Education is the key ingredient for bringing about gender equality, say women envoys of Botswana, Colombia, Kenya, Mexico, Philippines and Somalia
Education is the key ingredient for bringing about gender equality across the globe. The economic contribution of women is marginal though they comprise almost 50 per cent of the global population. Hence to significantly make an impact on the economy and earn the respect of the male members of the community, women have to empower women and must stand up for themselves.
This was stated here today by eminent Ambassadors and High Commissioners of Botswana, Colombia, Kenya, Mexico, Philippines and Somalia at an interactive session on ‘Sharing Best Practices for Economic Empowerment of Women’ organized by FICCI Ladies Organisation (FLO) in collaboration with Linda Hawke, Publisher-Diplomatist Magazine.
Ms. Lesego Ethel Motsumi, High Commissioner of the Republic of Botswana, said that a woman needs to support a woman and only then women can be empowered in the truest sense. Women need larger representation in Parliament and policy making committees to bring about legislations that would accelerate the pace of their economic and social empowerment.
Ms. Monica Lanzetta Mutis, Ambassador of Colombia, said that to make women economically vibrant, there was a need to prevent discrimination based on gender and reduce employment and wage gap. She added that Colombian government was taking affirmative steps and promoting women entrepreneurs, but the biggest challenge was the implementation of the legislations that were being formulated.   
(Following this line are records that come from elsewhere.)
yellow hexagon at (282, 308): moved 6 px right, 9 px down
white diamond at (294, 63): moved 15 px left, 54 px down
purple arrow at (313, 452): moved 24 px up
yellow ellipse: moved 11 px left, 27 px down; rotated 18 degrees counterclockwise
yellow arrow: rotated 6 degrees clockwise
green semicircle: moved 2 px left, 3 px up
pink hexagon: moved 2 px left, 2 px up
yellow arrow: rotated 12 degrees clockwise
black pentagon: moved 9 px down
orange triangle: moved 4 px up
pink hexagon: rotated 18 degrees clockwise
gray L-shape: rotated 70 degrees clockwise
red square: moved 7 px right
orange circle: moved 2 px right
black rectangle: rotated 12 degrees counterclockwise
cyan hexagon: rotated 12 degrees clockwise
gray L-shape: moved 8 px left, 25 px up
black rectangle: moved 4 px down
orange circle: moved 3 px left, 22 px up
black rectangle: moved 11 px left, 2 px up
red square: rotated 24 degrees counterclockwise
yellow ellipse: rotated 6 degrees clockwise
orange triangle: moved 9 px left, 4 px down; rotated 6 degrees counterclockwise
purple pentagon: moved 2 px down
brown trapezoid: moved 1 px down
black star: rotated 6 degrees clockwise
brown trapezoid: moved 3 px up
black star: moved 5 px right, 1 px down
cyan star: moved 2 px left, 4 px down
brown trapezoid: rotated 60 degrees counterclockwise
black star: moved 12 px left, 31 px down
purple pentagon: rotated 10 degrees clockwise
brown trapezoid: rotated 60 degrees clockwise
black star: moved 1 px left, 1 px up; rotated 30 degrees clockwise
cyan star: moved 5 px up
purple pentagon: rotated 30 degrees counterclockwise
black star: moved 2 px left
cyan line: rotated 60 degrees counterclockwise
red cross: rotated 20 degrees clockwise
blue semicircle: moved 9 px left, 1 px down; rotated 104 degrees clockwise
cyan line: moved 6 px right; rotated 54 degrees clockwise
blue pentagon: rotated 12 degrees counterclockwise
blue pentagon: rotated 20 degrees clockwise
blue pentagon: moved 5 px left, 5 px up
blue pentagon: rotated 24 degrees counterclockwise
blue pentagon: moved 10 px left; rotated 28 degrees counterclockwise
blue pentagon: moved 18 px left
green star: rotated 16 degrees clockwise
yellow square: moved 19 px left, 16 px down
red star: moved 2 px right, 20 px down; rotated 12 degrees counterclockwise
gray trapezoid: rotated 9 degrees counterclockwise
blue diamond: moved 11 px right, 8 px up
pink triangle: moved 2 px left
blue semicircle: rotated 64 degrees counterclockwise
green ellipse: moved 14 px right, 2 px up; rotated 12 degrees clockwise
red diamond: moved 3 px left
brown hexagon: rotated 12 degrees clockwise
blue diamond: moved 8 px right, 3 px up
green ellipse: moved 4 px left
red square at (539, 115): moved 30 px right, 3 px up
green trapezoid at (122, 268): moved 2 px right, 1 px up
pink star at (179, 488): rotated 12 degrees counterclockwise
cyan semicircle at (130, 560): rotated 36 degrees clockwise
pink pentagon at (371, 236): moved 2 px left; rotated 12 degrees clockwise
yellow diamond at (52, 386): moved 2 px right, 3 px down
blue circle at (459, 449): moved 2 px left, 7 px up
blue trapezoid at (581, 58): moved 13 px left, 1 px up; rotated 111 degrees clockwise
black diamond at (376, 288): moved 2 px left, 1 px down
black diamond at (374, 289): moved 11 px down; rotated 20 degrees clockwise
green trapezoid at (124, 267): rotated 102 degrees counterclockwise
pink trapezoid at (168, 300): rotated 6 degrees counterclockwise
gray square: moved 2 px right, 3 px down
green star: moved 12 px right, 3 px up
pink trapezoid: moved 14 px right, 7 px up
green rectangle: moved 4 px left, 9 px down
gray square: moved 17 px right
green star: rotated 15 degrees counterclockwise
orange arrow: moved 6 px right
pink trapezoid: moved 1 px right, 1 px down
Ms. Florence Imisa Weche, High Commissioner of Kenya, said that women have the power to change the world but it is not happening as women do not get support from men. To achieve significant change in the status of women, it is imperative for political parties to promote and nominate women in Parliament. She added that women should also choose women for a progressive economy.
Ms. Melba Maria Pria Olavarrieta, Ambassador of Mexico, said that in Mexico many initiatives and programmes were being run by the government to give women their due share. Women entrepreneurs were essential for the growth of the Mexican economy therefore programmes like ‘Women SMEs’ by the government offer access to counselling, networking and finance to promote them. 
Ms. Maria Teresita C Daza, Ambassador of the Republic of Philippines, said that access to education was the key enabler for empowerment of women. Being a matriarchal society, the Philippines respects its women and understands their role in a country’s economic growth. But women must be able to exercise their power which comes with acquired knowledge and intellect, she added. 
Ms. Ebyan Mahamed Salah, Ambassador of the Federal Republic of Somalia in India and Dean League of Arab States Mission, New Delhi,said that women have acted as pillars of great strength in rebuilding and reshaping the country which has been ravaged by civil war for the last 20 years. The vital role of women in the economy has been recognized by the men of the country. She added that Somalia was now witnessing more women in politics and this will help in bringing about gender equality.
Ms. Archana Garodia Gupta, President, FLO, said that the conference was an apt platform to understand the global perspectives on economic empowerment of women vis-à-vis the experience of the ambassadors in India. She added that together a roadmap can be created for development which will not only speed up economic growth, and provide employment opportunities for women but will create a cadre of women leaders.

Ms. Shashi Uban Tripathi, IFS, Member, UPSC, moderated the session.